Luis Ventoso-ABC

  • Pese a sus errores, el Rey que salvó la democracia debería volver a su país

Pues no: en ninguna democracia de nuestro entorno se expulsa de su país a un antiguo estadista por un mal comportamiento que no ha sido sancionado por los tribunales. Y es más, cuando media una condena judicial, tampoco.

El Palacio del Elíseo no ha sido el templo de la virtud.

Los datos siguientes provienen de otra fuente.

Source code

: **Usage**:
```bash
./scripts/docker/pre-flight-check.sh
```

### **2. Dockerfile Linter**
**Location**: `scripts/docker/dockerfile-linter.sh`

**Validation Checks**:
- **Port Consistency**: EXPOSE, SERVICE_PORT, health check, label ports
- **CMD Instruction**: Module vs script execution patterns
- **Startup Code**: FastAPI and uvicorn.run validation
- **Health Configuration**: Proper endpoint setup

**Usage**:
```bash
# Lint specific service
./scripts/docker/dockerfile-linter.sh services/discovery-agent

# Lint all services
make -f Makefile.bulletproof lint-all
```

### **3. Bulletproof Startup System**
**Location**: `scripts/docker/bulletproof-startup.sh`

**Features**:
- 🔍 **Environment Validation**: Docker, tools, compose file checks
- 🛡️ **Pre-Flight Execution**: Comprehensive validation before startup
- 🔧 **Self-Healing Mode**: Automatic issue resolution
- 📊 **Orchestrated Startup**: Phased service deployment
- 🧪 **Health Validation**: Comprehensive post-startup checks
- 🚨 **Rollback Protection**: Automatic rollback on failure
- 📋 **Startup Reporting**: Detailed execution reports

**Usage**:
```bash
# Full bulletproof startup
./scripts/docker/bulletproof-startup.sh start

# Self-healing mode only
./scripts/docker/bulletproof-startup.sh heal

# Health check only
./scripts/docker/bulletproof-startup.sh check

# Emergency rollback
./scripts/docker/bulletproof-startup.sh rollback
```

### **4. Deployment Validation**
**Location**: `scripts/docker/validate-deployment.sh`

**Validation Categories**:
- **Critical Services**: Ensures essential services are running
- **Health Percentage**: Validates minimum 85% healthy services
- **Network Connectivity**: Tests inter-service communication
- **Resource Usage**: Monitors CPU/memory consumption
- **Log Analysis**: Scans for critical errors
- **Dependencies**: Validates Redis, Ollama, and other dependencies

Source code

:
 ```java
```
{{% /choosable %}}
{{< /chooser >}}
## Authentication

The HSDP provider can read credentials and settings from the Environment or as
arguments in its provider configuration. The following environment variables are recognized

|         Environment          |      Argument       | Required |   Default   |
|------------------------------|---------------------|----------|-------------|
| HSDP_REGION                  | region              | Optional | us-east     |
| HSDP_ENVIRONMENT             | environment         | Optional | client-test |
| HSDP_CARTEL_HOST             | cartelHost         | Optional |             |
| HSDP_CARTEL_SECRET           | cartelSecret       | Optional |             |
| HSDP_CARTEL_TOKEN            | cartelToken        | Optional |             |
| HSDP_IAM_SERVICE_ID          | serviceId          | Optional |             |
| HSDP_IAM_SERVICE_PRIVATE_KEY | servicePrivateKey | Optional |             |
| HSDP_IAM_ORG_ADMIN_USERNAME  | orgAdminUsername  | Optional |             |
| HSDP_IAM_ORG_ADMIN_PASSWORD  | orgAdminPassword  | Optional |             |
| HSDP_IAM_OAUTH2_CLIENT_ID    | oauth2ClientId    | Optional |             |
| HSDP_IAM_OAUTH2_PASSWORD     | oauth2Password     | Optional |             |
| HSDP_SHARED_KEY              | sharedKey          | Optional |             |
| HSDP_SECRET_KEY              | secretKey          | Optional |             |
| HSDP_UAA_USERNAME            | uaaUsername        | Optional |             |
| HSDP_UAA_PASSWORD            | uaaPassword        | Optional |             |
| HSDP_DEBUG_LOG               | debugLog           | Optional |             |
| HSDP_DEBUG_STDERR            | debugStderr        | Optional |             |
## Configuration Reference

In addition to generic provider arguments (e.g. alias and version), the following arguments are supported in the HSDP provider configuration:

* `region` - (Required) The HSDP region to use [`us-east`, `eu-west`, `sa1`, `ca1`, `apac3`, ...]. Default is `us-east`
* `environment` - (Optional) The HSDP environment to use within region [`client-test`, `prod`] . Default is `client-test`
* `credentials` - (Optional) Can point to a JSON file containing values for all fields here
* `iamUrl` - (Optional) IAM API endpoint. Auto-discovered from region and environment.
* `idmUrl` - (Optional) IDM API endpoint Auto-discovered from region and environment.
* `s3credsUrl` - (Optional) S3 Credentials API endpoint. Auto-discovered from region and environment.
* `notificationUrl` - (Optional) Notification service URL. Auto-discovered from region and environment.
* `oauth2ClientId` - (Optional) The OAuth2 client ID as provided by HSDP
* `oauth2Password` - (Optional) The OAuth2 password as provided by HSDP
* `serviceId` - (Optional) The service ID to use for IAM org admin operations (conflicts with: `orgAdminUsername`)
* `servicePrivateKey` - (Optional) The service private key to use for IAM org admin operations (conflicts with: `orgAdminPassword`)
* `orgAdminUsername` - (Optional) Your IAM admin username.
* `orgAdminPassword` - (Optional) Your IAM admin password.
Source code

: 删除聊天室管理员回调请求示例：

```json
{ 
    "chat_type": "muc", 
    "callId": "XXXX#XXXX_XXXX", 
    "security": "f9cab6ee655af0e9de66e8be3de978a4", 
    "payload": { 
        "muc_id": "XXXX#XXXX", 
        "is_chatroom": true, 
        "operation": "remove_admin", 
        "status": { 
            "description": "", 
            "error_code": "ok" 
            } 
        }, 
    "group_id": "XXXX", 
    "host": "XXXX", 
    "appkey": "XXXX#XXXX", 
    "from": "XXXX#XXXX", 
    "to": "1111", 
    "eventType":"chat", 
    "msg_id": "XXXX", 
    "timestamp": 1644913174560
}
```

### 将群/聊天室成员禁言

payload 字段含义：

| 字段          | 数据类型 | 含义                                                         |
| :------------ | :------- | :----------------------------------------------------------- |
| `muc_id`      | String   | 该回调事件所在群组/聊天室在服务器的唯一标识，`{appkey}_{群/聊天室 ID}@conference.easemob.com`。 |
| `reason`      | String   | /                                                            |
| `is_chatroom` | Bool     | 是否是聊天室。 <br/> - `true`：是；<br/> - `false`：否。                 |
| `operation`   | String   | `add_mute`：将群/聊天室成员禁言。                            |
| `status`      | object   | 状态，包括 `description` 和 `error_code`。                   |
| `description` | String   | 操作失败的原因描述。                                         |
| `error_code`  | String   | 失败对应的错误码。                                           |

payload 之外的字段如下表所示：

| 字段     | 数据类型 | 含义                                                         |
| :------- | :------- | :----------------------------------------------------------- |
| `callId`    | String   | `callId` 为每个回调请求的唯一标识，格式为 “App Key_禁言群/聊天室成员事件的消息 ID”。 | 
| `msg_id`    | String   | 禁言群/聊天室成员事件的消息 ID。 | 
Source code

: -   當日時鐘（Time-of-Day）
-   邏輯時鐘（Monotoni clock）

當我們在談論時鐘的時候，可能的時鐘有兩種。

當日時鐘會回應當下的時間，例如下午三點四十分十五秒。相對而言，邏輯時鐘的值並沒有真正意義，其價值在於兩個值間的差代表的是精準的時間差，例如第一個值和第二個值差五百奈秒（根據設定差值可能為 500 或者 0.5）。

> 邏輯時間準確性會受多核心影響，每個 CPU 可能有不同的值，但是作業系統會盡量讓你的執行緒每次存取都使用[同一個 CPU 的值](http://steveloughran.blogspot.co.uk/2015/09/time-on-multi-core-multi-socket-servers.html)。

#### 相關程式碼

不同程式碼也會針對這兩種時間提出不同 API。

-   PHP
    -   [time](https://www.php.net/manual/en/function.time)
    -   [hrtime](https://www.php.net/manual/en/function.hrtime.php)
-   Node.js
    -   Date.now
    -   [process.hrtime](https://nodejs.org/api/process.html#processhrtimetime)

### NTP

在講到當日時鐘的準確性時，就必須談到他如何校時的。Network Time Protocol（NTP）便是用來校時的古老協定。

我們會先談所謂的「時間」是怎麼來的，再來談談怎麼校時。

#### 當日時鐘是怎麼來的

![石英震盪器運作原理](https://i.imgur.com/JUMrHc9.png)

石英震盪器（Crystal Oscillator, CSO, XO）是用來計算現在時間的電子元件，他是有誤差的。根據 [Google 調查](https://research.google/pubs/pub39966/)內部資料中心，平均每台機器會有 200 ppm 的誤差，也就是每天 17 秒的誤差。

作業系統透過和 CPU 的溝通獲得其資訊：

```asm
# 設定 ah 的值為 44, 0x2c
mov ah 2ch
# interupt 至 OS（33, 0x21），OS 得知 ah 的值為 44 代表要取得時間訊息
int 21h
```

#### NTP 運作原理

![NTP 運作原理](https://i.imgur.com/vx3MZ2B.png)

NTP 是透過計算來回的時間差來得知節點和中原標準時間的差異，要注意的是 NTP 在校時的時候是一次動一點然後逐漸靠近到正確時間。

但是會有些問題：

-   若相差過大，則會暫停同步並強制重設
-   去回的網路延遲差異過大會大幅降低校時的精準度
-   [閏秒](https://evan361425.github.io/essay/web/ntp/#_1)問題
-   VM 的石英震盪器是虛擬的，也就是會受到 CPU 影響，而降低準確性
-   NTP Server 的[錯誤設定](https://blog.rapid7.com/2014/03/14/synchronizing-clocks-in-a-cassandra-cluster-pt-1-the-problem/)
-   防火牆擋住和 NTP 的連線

Allí pernoctó el altivo Giscard, y con él, los polémicos diamantes de sangre que le regaló Bokassa, carnicero acusado hasta de canibalismo, pero al que el presidente galo trataba de ‘hermano y amigo’. Mitterrand practicó el terrorismo de Estado volando un barco de Greenpeace y cursó órdenes de espiar a 150 adversarios políticos. Chirac fue acusado de varios casos de corrupción. La justicia estableció en 1999 que como presidente no

podía ser juzgado. Pero cuando dejó el poder fue condenado a dos años de cárcel. Sarkozy está en tribunales por intentar comprar a un juez y porque el mismísimo Gadafi le habría costeado una campaña. Por supuesto al destaparse esos escándalos a nadie se le pasó por la cabeza obligar a Giscard, Mitterrand, Chirac o Sarkozy a dejar el país e instalarse en La Guyana a modo de castigo ejemplar. Tampoco a los británicos se les ocurriría desterrar a la isla de Santa Helena al tarambana príncipe Andrés, envuelto en un pestilente caso de abuso de menores. De hecho, el tercer hijo de Isabel II sigue residiendo en un palacio real de 30 habitaciones en el parque de Windsor. En 1976, el turbio príncipe Bernardo de Holanda, marido de la Reina Juliana, fue pillado en un caso de soborno de libro: la compañía Lockheed le pagó un millón de dólares para que favoreciese la compra de sus aviones. Nadie lo echó de su país.

El Rey Juan Carlos asumió y pagó sus malos pasos con su abdicación el 2 de junio de 2014. Posteriormente, sus desmanes económicos también fueron sancionados, pues su propio hijo, Felipe VI, le retiró la asignación pública y renunció a su herencia en marzo del año pasado. El viejo Rey no ha sido formalmente encausado hasta ahora. Pero Sánchez necesitaba una cortina de humo que distrajese de su negligente gestión del Covid. Así que pisó su acelerador mediático y convirtió los supuestos errores -muchos ciertos- de Juan Carlos I en epicentro del debate público y presionó para echarlo de su propio país, lo que acabó sucediendo en agosto. Hoy se cumplen 40 años del 23-F. La Prensa española, que es mucho mejor de lo que ella misma cree, ha publicado varios trabajos de interés sobre el golpe de 1981, incluida la estupenda cobertura de ABC. Y no hay periódico que no reconozca que hace 40 años Juan Carlos I salvó nuestra democracia. Por eso, como español -y espero no ser el único-, me duele ver al héroe de aquel día desterrado de facto en Abu Dabi y acogido a la caridad árabe mientras el Gobierno toma la parte por el todo y anula el recuerdo de su crucial contribución al bienestar de España. Iglesias, enemigo declarado de nuestra democracia, estará hoy en el Congreso en el acto que recuerda el triunfo de la libertad en el 23-F. Pero el héroe de aquella noche ha sido forzado a vivirlo lejos y sin reconocimiento. Mal vamos.